Source text
-----
Note from the body of the essay in TAB's own voice:

The Gernsback Continuum is a true continuum [...], a still-present legacy of blindly visionary thirties futurism and thirties science fiction. It is something we might not always see [...] but something we can never wholly avoid of exorcise. Gibson is not simply repudiating or rejecting the technolartry of the Golden Age, but acknowledging the unavoidable and continuing presence of the Gernsback legacy, including its uncomfortably totalitarian resonances. (p. 256)
Gibson's debt to the sixties drug culture can be seen most clearly not in the many references to his characters' use of drugs but in his depiction of cyberspace, the [...] 'consensual hallucination' experienced by computer users in Gibson's future world. In its details, cyberspace is described in terms plainly reminiscnet of descriptions of acid trips. [... On the V-O narration of the kid's-show description of cyberspace] Barring the references to data and computers, this description could just as well be applied to the [...] "acid trip" sequence near the end of Stanley Kubrick's  2001: A Space Odyssey; cyberspace is, in many ways, indistinguishable from the "inner space" supposedly made accessible by LSD. (p. 258)
-----
Records from a dataset:

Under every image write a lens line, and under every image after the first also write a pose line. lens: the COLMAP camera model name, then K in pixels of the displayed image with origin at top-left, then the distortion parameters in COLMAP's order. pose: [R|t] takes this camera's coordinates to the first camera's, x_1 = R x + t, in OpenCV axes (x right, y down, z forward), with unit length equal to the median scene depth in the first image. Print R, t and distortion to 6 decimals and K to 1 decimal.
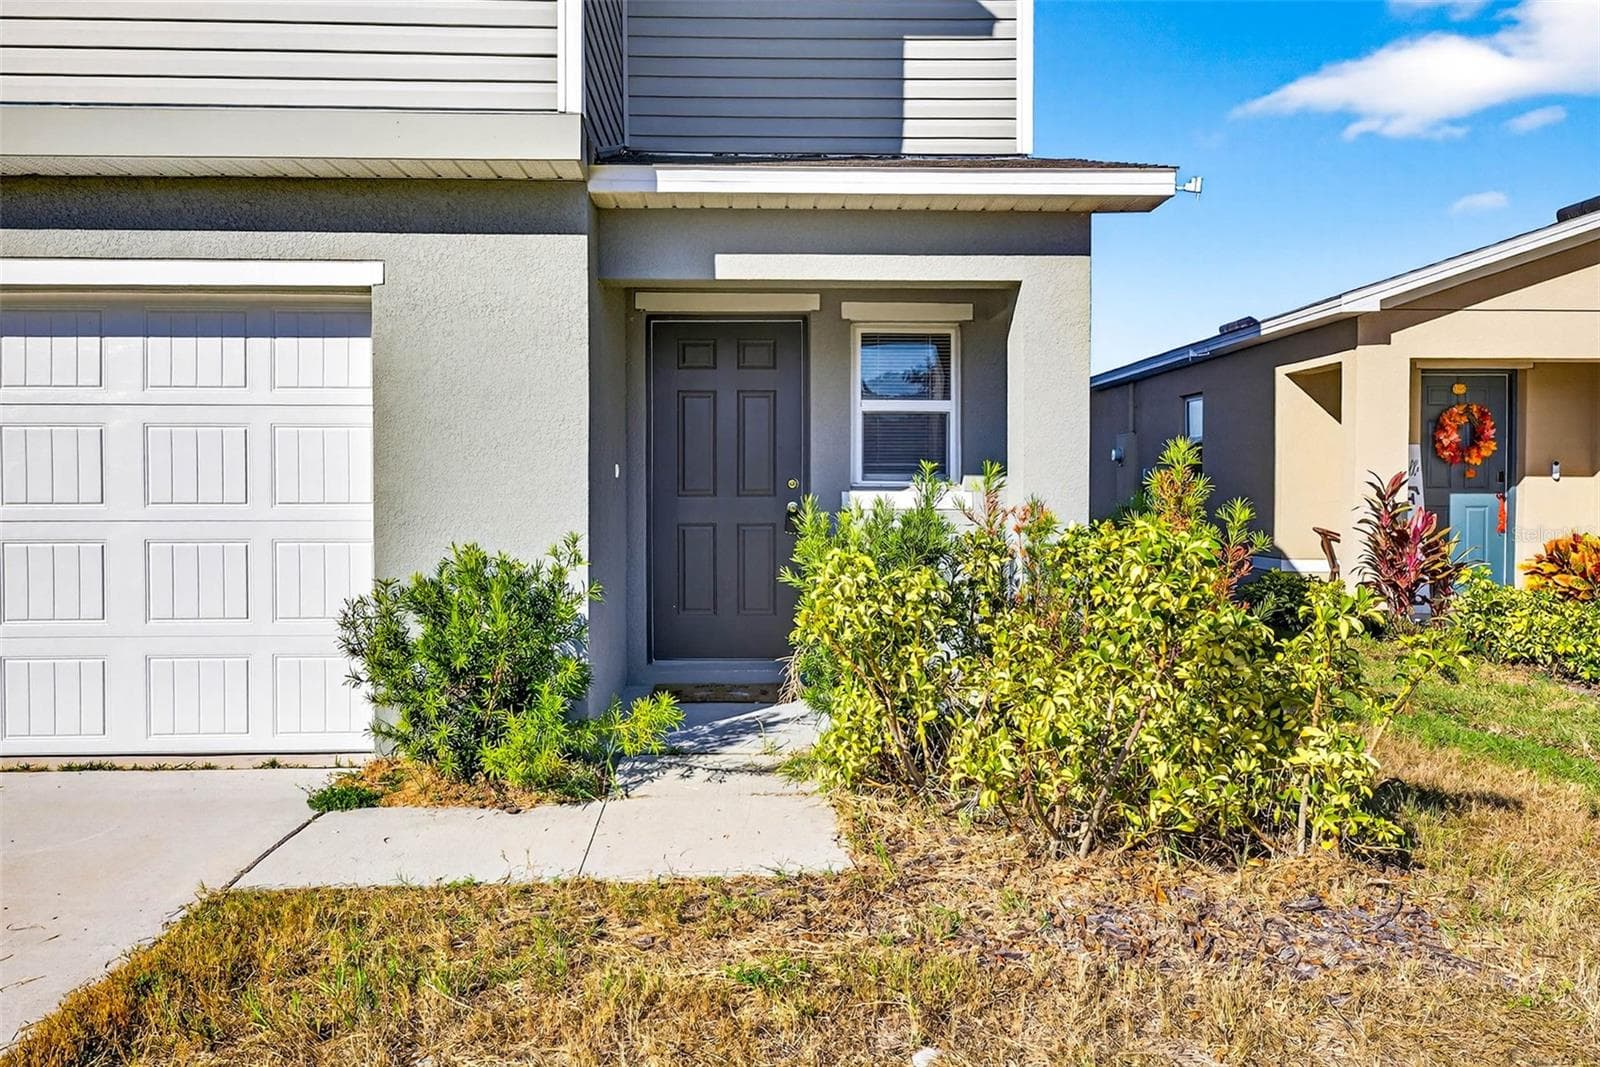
lens RADIAL K [[1149.2, 0, 783.1], [0, 1149.2, 515.4], [0, 0, 1]] dist [-0.019642, 0.004852]
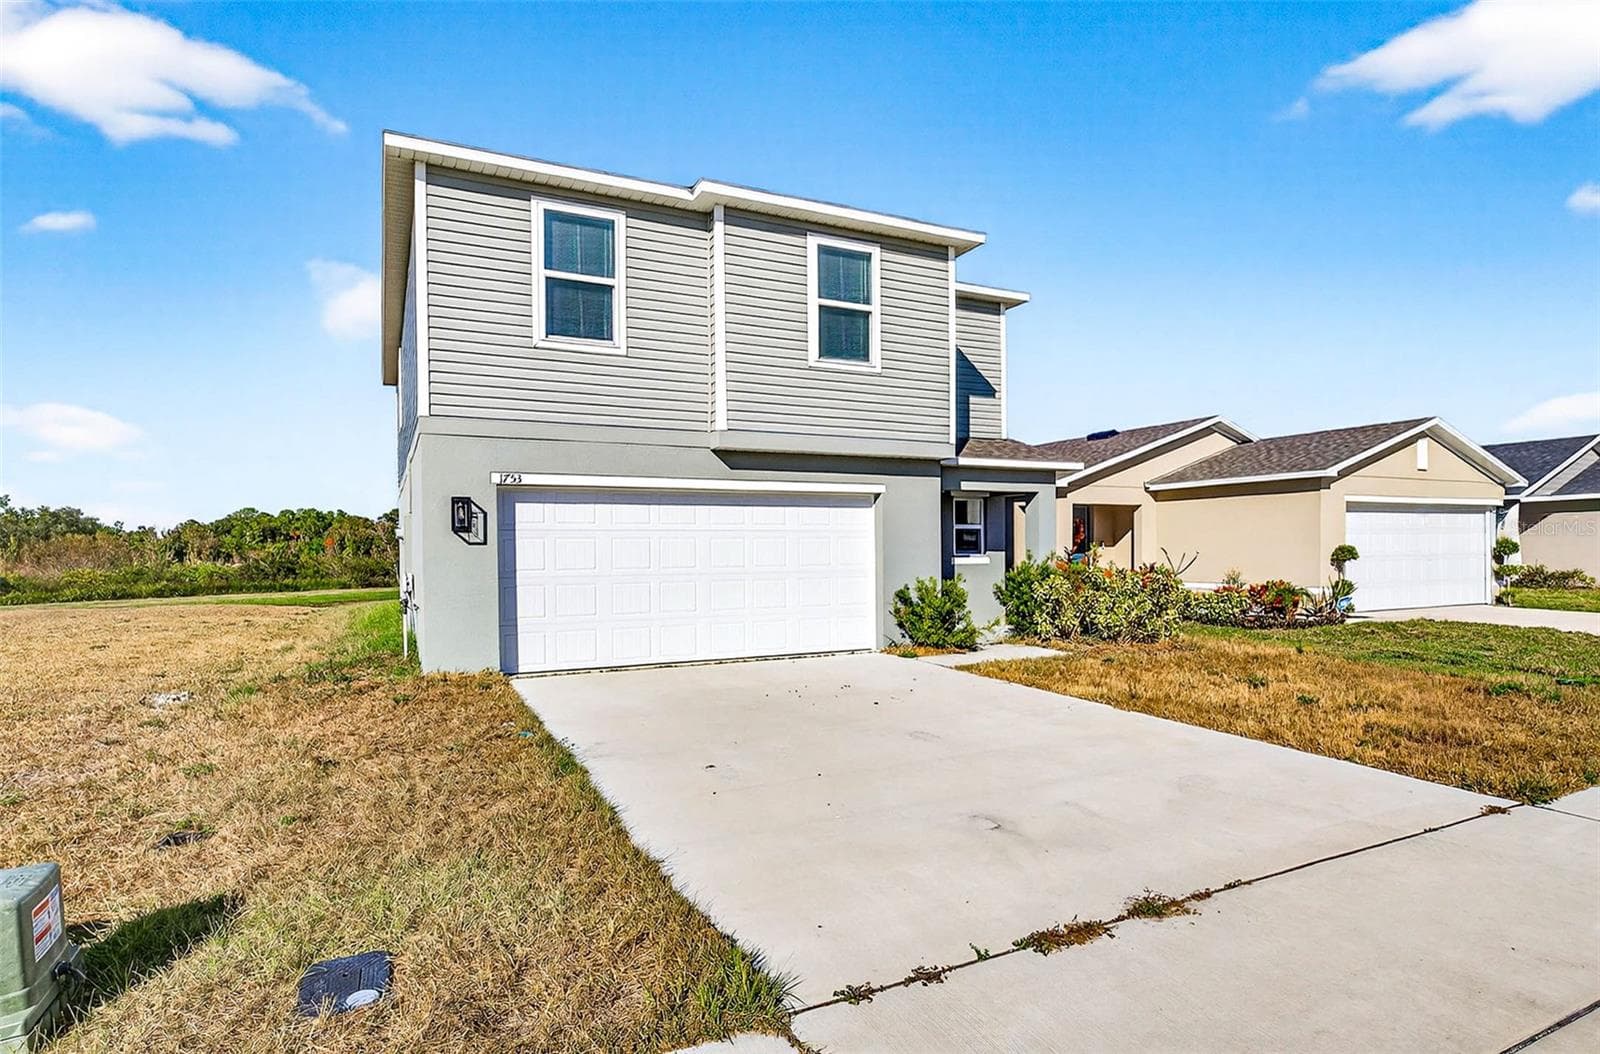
lens RADIAL K [[851.0, 0, 803.3], [0, 851.0, 555.4], [0, 0, 1]] dist [0.000531, -0.000199]
pose [[0.913180, -0.009450, 0.407448, -1.275257], [0.014245, 0.999860, -0.008738, -0.014853], [-0.407308, 0.013784, 0.913187, -0.838010]]
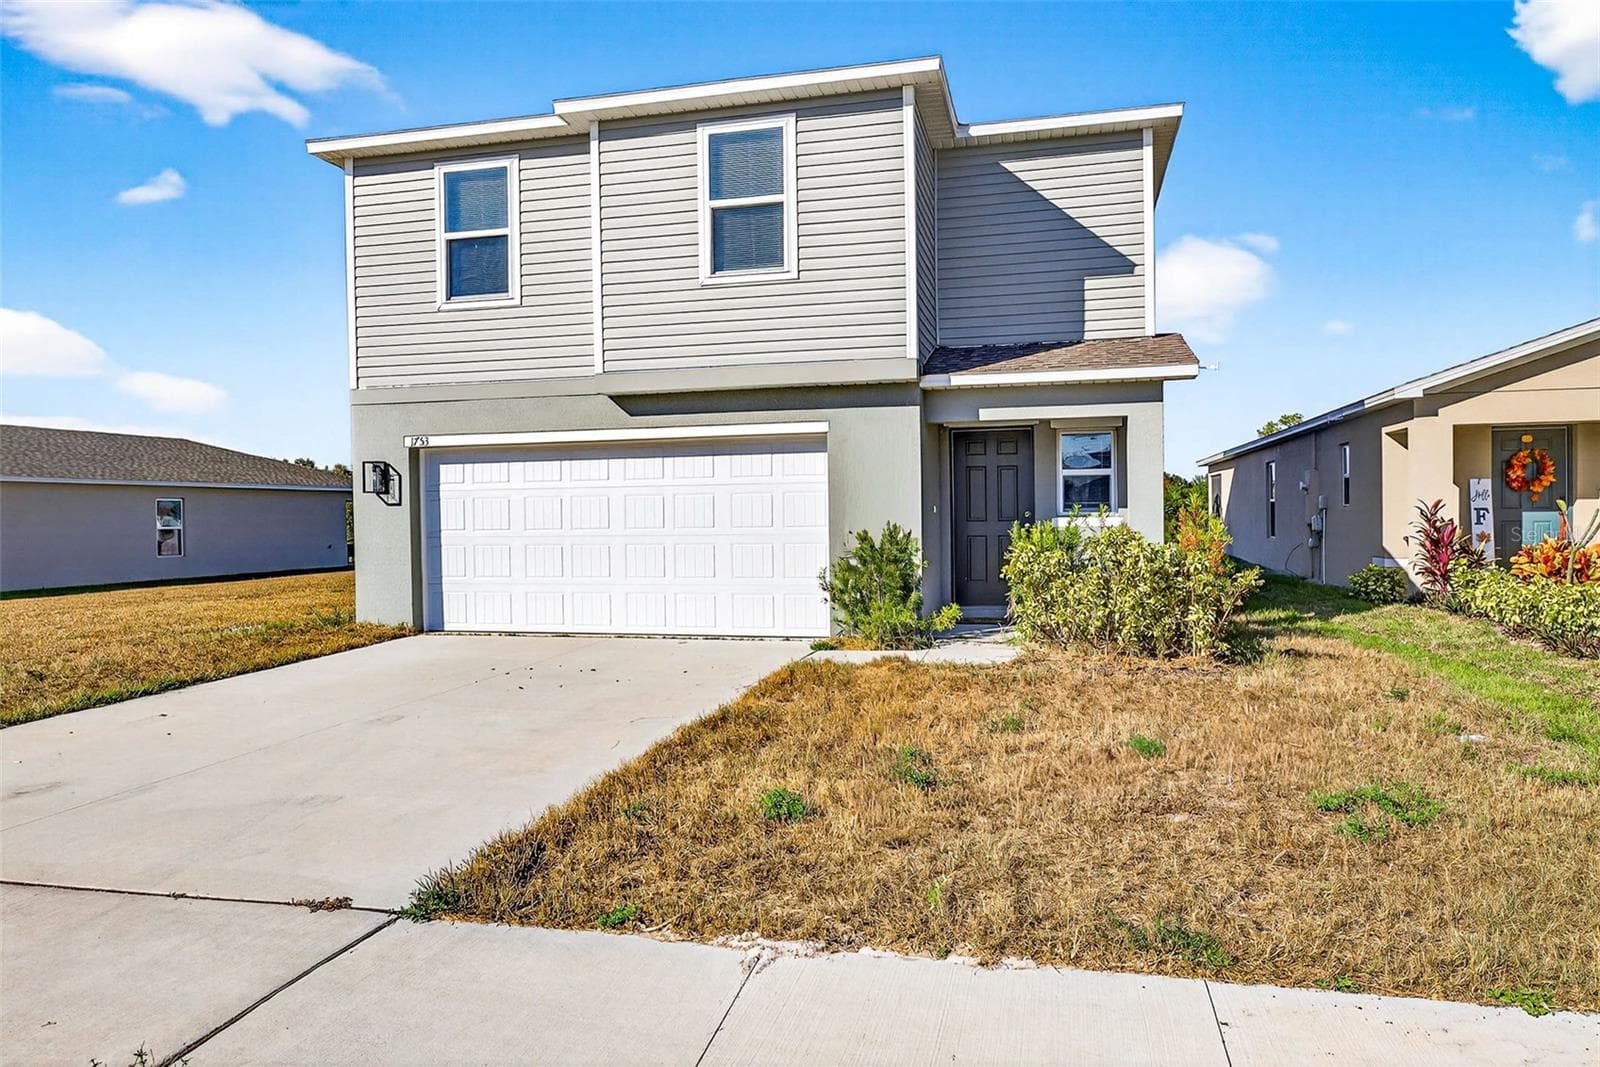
lens RADIAL K [[1087.7, 0, 794.7], [0, 1087.7, 530.8], [0, 0, 1]] dist [-0.018229, 0.003989]
pose [[0.960549, -0.007991, -0.277997, 0.161213], [0.006857, 0.999964, -0.005048, 0.008304], [0.278028, 0.002943, 0.960569, -0.979630]]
-----
What you need to do
1: Answer these questions about the Gibson excerpt:
(a) Which page number is cited after the passage on the Gernsback Continuum?
(b) What phrase in quotation marks describes cyberspace as computer users experience it in Gibson's future world?
(c) Which film's sequence is cyberspace compared to?
2: Please transcribe the Gibson excerpt, starting with "The Gernsback Continuum" and going on through "resonances. (p. 256)".
3: List every phrase that the Gibson excerpt places in quotation marks.

Results of the exercise
1:
(a) p. 256
(b) 'consensual hallucination'
(c) Stanley Kubrick's 2001: A Space Odyssey

2:
The Gernsback Continuum is a true continuum [...], a still-present legacy of blindly visionary thirties futurism and thirties science fiction. It is something we might not always see [...] but something we can never wholly avoid of exorcise. Gibson is not simply repudiating or rejecting the technolartry of the Golden Age, but acknowledging the unavoidable and continuing presence of the Gernsback legacy, including its uncomfortably totalitarian resonances. (p. 256)

3:
consensual hallucination
acid trip
inner space